Since my diagnosis in 2015, my dad has made education his mission. The hospital where I did my program was participating in a walk for OCD. My dad asked to join their team even though no one else in my family was able to go with him to the walk. At the walk he met some other 50 people who had had similar experiences as our family. They encouraged him to get involved with the International OCD Foundation. 

After hearing about the foundation he decided he wanted to be involved. In the summer of 2017, I went to San Francisco with my dad for the Annual OCD Conference. While at the Conference I went to seminars and met other people who also had OCD. I learned so much about OCD and how to be an advocate for people with OCD. 

I know that I am incredibly lucky to be able to tell my story. I am thankful that I was fortunate enough to have access to the treatment that got me to where I am today. Not everyone who has OCD is so fortunate. Many people cannot afford treatment. Others live far away from any sort of program for OCD. 

A lot of these people who are struggling go their whole lives without receiving any treatment, simply because of a lack of accessibility of treatment. Many will not even receive a diagnosis due to lack of understanding of this disorder. Without any sort of treatment, I don’t know what my life would have looked like. It is likely that I would not have lived long enough to be where I am now. OCD disrupted my life for over 17 years and I will not allow it to disrupt my life moving forward. That being said, I know that it is a privilege to be able to say that. 

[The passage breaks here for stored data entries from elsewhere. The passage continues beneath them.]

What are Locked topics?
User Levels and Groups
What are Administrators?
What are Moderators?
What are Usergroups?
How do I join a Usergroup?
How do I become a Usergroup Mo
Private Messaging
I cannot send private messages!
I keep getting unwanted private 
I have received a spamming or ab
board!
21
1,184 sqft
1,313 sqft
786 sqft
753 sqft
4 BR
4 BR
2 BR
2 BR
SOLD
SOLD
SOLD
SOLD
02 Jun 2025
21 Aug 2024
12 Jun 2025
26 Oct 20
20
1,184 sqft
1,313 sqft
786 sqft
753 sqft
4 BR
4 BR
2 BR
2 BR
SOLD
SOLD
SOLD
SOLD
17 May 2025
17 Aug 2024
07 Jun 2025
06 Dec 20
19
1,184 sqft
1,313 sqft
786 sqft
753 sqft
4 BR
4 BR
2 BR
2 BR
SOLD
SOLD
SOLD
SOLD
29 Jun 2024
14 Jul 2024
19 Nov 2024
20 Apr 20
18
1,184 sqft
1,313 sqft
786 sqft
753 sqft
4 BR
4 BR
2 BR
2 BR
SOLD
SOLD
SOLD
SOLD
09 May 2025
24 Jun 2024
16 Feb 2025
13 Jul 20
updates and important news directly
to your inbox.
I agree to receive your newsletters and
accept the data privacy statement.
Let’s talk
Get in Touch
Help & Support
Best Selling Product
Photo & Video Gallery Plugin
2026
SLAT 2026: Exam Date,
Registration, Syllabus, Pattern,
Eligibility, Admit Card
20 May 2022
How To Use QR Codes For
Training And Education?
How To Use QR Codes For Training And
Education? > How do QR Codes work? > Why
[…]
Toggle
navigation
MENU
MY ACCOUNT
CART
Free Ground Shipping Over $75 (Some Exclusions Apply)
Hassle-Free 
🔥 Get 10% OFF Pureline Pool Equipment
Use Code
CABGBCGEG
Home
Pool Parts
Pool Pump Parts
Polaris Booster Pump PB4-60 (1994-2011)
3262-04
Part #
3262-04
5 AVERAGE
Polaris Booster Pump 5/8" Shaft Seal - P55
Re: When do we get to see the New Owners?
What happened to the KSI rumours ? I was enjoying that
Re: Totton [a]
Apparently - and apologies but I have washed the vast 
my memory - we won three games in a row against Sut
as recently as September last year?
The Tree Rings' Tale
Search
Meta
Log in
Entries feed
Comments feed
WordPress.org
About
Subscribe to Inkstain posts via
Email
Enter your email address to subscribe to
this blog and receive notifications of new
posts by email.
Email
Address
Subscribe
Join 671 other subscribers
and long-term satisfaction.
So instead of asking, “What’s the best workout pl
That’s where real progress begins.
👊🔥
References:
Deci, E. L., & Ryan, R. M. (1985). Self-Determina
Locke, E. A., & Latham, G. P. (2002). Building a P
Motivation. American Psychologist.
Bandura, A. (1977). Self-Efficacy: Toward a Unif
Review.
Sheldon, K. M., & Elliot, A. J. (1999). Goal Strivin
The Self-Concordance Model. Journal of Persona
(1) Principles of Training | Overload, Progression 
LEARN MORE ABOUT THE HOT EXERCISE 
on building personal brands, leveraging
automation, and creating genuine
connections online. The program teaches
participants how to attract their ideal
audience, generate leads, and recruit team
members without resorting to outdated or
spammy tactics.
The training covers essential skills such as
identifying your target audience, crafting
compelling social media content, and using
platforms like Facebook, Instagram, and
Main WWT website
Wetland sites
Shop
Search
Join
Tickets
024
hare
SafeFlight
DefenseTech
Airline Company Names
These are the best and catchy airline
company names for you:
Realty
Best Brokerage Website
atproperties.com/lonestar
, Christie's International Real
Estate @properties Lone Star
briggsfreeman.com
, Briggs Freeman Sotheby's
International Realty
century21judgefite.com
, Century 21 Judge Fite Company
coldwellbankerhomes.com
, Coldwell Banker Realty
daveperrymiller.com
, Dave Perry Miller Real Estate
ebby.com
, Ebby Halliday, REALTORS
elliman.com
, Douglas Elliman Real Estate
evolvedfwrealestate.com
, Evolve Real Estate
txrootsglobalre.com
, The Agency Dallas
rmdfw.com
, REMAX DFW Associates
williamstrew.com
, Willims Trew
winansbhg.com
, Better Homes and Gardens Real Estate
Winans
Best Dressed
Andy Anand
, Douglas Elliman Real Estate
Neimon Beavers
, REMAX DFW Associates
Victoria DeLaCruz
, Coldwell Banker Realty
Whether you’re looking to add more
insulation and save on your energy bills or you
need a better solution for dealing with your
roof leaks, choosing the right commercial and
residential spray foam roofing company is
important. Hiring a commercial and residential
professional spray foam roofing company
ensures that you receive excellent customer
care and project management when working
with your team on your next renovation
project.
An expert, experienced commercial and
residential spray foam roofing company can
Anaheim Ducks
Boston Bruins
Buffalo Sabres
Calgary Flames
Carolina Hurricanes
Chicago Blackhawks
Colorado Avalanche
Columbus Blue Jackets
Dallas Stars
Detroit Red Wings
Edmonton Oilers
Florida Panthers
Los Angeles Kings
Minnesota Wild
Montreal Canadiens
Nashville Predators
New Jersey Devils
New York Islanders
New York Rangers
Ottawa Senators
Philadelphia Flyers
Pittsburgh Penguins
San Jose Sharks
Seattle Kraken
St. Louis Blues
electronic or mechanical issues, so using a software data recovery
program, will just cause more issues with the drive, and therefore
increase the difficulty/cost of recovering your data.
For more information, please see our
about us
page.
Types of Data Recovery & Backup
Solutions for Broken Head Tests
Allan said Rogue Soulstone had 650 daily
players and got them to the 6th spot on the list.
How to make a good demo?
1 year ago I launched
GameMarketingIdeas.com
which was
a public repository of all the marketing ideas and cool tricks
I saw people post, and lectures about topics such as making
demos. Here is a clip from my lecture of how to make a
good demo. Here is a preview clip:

OCD can be complicated and hard to understand. It can be difficult to recognize in both children and adults. However, there is always hope for a better life free from OCD. There is no cure, of course. I will be living with OCD for the rest of my life. It will ebb and flow and sometimes it will make my life more difficult. Having these experiences with OCD has made me strong and resilient. I am very different than I was when OCD had its hold on me. But I will always have a soft spot for that little girl crying in a heap outside her parents’ bedroom door.